Leela stared at the white plastic stick, silently begging the Hindu goddess of fertility for two blue lines. But once again, Parvati was not playing. Leela pulled down the waistband of her jeans examining her pockmarked belly. Countless tracked cycles and three rounds of IVF, each preceded with the optimism of ‘this time!’ followed by a dream shattered. Grief, despair, jealousy, overwhelm and other inexplicable emotions joining the rollercoaster on each trip.
“This time we’re done” said Rahul, “IVF has decimated our sex life. And in case you’re wondering, I can’t countenance surrogacy, it’s rent-a-womb exploitation on steroids and I won’t be part of it. I’d prefer a puppy, much less trouble.” he concluded.
Four years of trying and he just calls it with a pathetic joke, thought Leela. A Langston Hughes poem she was analysing with her students played in her mind. What happens to a dream deferred? Does it dry up/ like a raisin in the sun?/ Or fester like a sore – / And then run?/ Does it stink like rotten meat?/ Or crust and sugar over -/ like a syrupy sweet?/ Maybe it just sags/ like a heavy load.
Paradoxically Rahul’s ethics had been part of what initially attracted Leela to him. Now they represented an insurmountable barrier to the baby she was so desperate for. An international human rights lawyer working mainly for NGOs, Rahul’s principles were part of his DNA. They also meant he was highly qualified yet low earning. Leela’s English literature lecturing work paid the majority of their bills; the largest being to the fertility clinic having long since exhausted the single cycle of publicly funded treatment.
Adoption was the compromise which led them to the orphanage in Phnom Penh. For once Rahul had, at least, been realistic about the time it would take them to go through the UK adoption route and called in his Cambodian contacts.
The air was a thick mix of jasmine, motorbike exhaust and hope as they entered the raised bamboo structure to meet the director. Leela felt herself come alive as she crouched on the dusty floor, engaging with the shiny faced toddlers who laughed gleefully but didn’t know how to play with the toys she offered them. What a life we could give them, she whispered to Rahul.
“I just don’t think I can do it. They don’t even look like us” muttered Rahul avoiding eye contact back at their hostel.

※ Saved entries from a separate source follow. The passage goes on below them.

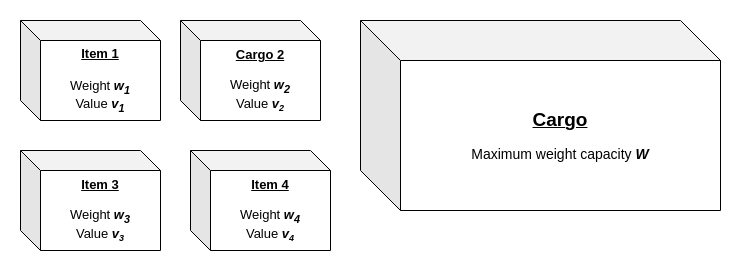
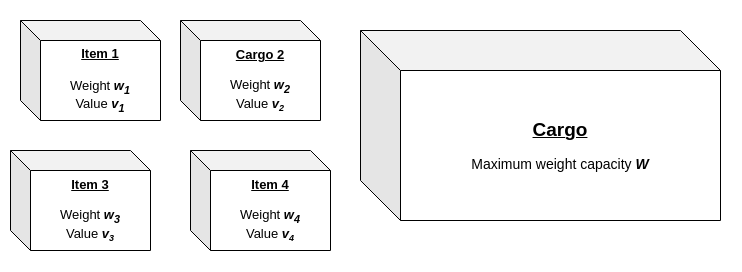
  <mxCell id="0" />
  <mxCell id="1" parent="0" />
- <mxCell id="2" value="&lt;font&gt;&lt;u style=&quot;font-weight: bold&quot;&gt;&lt;font style=&quot;font-size: 19px&quot;&gt;Cargo&lt;/font&gt;&lt;/u&gt;&lt;br&gt;&lt;br&gt;&lt;span style=&quot;font-size: 14px&quot;&gt;Maximum weight capacity &lt;/span&gt;&lt;i style=&quot;font-size: 14px&quot;&gt;&lt;b&gt;W&lt;/b&gt;&lt;/i&gt;&lt;br&gt;&lt;/font&gt;" style="shape=cube;whiteSpace=wrap;html=1;boundedLbl=1;backgroundOutline=1;darkOpacity=0.05;darkOpacity2=0.1;size=40;" vertex="1" parent="1"><mxGeometry x="360" y="20" width="360" height="190" as="geometry" /></mxCell>
+ <mxCell id="2" value="&lt;font&gt;&lt;u style=&quot;font-weight: bold&quot;&gt;&lt;font style=&quot;font-size: 19px&quot;&gt;Cargo&lt;/font&gt;&lt;/u&gt;&lt;br&gt;&lt;br&gt;&lt;span style=&quot;font-size: 14px&quot;&gt;Maximum weight capacity &lt;/span&gt;&lt;i style=&quot;font-size: 14px&quot;&gt;&lt;b&gt;W&lt;/b&gt;&lt;/i&gt;&lt;br&gt;&lt;/font&gt;" style="shape=cube;whiteSpace=wrap;html=1;boundedLbl=1;backgroundOutline=1;darkOpacity=0.05;darkOpacity2=0.1;size=40;" vertex="1" parent="1"><mxGeometry x="360" y="30" width="360" height="190" as="geometry" /></mxCell>
  <mxCell id="3" value="&lt;font style=&quot;font-size: 13px&quot;&gt;&lt;u style=&quot;font-weight: bold&quot;&gt;Item 1&lt;/u&gt;&lt;br&gt;&lt;br&gt;Weight &lt;b&gt;&lt;i&gt;w&lt;/i&gt;&lt;/b&gt;&lt;sub&gt;&lt;b&gt;&lt;i&gt;1&lt;/i&gt;&lt;/b&gt;&lt;br style=&quot;font-size: 13px&quot;&gt;&lt;/sub&gt;Value &lt;b&gt;&lt;i&gt;v&lt;sub&gt;1&lt;/sub&gt;&lt;/i&gt;&lt;/b&gt;&lt;br&gt;&lt;/font&gt;" style="shape=cube;whiteSpace=wrap;html=1;boundedLbl=1;backgroundOutline=1;darkOpacity=0.05;darkOpacity2=0.1;" vertex="1" parent="1"><mxGeometry x="20" y="20" width="140" height="100" as="geometry" /></mxCell>
  <mxCell id="4" value="&lt;font&gt;&lt;u style=&quot;font-size: 13px ; font-weight: bold&quot;&gt;Cargo 2&lt;/u&gt;&lt;br&gt;&lt;br&gt;&lt;span style=&quot;font-size: 13px&quot;&gt;Weight &lt;/span&gt;&lt;b style=&quot;font-size: 13px&quot;&gt;&lt;i&gt;w&lt;sub&gt;2&lt;/sub&gt;&lt;/i&gt;&lt;/b&gt;&lt;sub style=&quot;font-size: 13px&quot;&gt;&lt;br style=&quot;font-size: 13px&quot;&gt;&lt;/sub&gt;&lt;span style=&quot;font-size: 13px&quot;&gt;Value &lt;/span&gt;&lt;b&gt;&lt;i&gt;&lt;span style=&quot;font-size: 13px&quot;&gt;v&lt;/span&gt;&lt;span style=&quot;font-size: 10.833px&quot;&gt;&lt;sub&gt;2&lt;/sub&gt;&lt;/span&gt;&lt;/i&gt;&lt;/b&gt;&lt;br&gt;&lt;/font&gt;" style="shape=cube;whiteSpace=wrap;html=1;boundedLbl=1;backgroundOutline=1;darkOpacity=0.05;darkOpacity2=0.1;" vertex="1" parent="1"><mxGeometry x="180" y="20" width="140" height="100" as="geometry" /></mxCell>
- <mxCell id="5" value="&lt;font&gt;&lt;u style=&quot;font-size: 13px ; font-weight: bold&quot;&gt;Item 3&lt;/u&gt;&lt;br&gt;&lt;br&gt;&lt;span style=&quot;font-size: 13px&quot;&gt;Weight &lt;/span&gt;&lt;b style=&quot;font-size: 13px&quot;&gt;&lt;i&gt;w&lt;sub&gt;3&lt;/sub&gt;&lt;/i&gt;&lt;/b&gt;&lt;sub style=&quot;font-size: 13px&quot;&gt;&lt;br style=&quot;font-size: 13px&quot;&gt;&lt;/sub&gt;&lt;span style=&quot;font-size: 13px&quot;&gt;Value &lt;/span&gt;&lt;b&gt;&lt;i&gt;&lt;span style=&quot;font-size: 13px&quot;&gt;v&lt;/span&gt;&lt;span style=&quot;font-size: 10.833px&quot;&gt;&lt;sub&gt;3&lt;/sub&gt;&lt;/span&gt;&lt;/i&gt;&lt;/b&gt;&lt;br&gt;&lt;/font&gt;" style="shape=cube;whiteSpace=wrap;html=1;boundedLbl=1;backgroundOutline=1;darkOpacity=0.05;darkOpacity2=0.1;" vertex="1" parent="1"><mxGeometry x="20" y="150" width="140" height="100" as="geometry" /></mxCell>
+ <mxCell id="5" value="&lt;font&gt;&lt;u style=&quot;font-size: 13px ; font-weight: bold&quot;&gt;Item 3&lt;/u&gt;&lt;br&gt;&lt;br&gt;&lt;span style=&quot;font-size: 13px&quot;&gt;Weight &lt;/span&gt;&lt;b style=&quot;font-size: 13px&quot;&gt;&lt;i&gt;w&lt;sub&gt;3&lt;/sub&gt;&lt;/i&gt;&lt;/b&gt;&lt;sub style=&quot;font-size: 13px&quot;&gt;&lt;br style=&quot;font-size: 13px&quot;&gt;&lt;/sub&gt;&lt;span style=&quot;font-size: 13px&quot;&gt;Value &lt;/span&gt;&lt;b&gt;&lt;i&gt;&lt;span style=&quot;font-size: 13px&quot;&gt;v&lt;/span&gt;&lt;span style=&quot;font-size: 10.833px&quot;&gt;&lt;sub&gt;3&lt;/sub&gt;&lt;/span&gt;&lt;/i&gt;&lt;/b&gt;&lt;br&gt;&lt;/font&gt;" style="shape=cube;whiteSpace=wrap;html=1;boundedLbl=1;backgroundOutline=1;darkOpacity=0.05;darkOpacity2=0.1;" vertex="1" parent="1"><mxGeometry x="10" y="150" width="140" height="100" as="geometry" /></mxCell>
  <mxCell id="6" value="&lt;font&gt;&lt;u style=&quot;font-size: 13px ; font-weight: bold&quot;&gt;Item 4&lt;/u&gt;&lt;br&gt;&lt;br&gt;&lt;span style=&quot;font-size: 13px&quot;&gt;Weight &lt;/span&gt;&lt;b style=&quot;font-size: 13px&quot;&gt;&lt;i&gt;w&lt;sub&gt;4&lt;/sub&gt;&lt;/i&gt;&lt;/b&gt;&lt;sub style=&quot;font-size: 13px&quot;&gt;&lt;br style=&quot;font-size: 13px&quot;&gt;&lt;/sub&gt;&lt;span style=&quot;font-size: 13px&quot;&gt;Value &lt;/span&gt;&lt;b&gt;&lt;i&gt;&lt;span style=&quot;font-size: 13px&quot;&gt;v&lt;/span&gt;&lt;span style=&quot;font-size: 10.833px&quot;&gt;&lt;sub&gt;4&lt;/sub&gt;&lt;/span&gt;&lt;/i&gt;&lt;/b&gt;&lt;br&gt;&lt;/font&gt;" style="shape=cube;whiteSpace=wrap;html=1;boundedLbl=1;backgroundOutline=1;darkOpacity=0.05;darkOpacity2=0.1;" vertex="1" parent="1"><mxGeometry x="190" y="150" width="140" height="100" as="geometry" /></mxCell>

Leela was shocked by her sudden clarity. At once she knew she could be with those children. If not as a mother, then as a carer, like the Australian support worker they had met at the orphanage.
Rahul looked on dumbfounded as she silently packed her bag and walked out of their room, and life, together. His eyes watered as recalled the lines Leela had recited in the darkest of times.
This is the way the world ends / This is the way the world ends / Not with a bang but a whimper.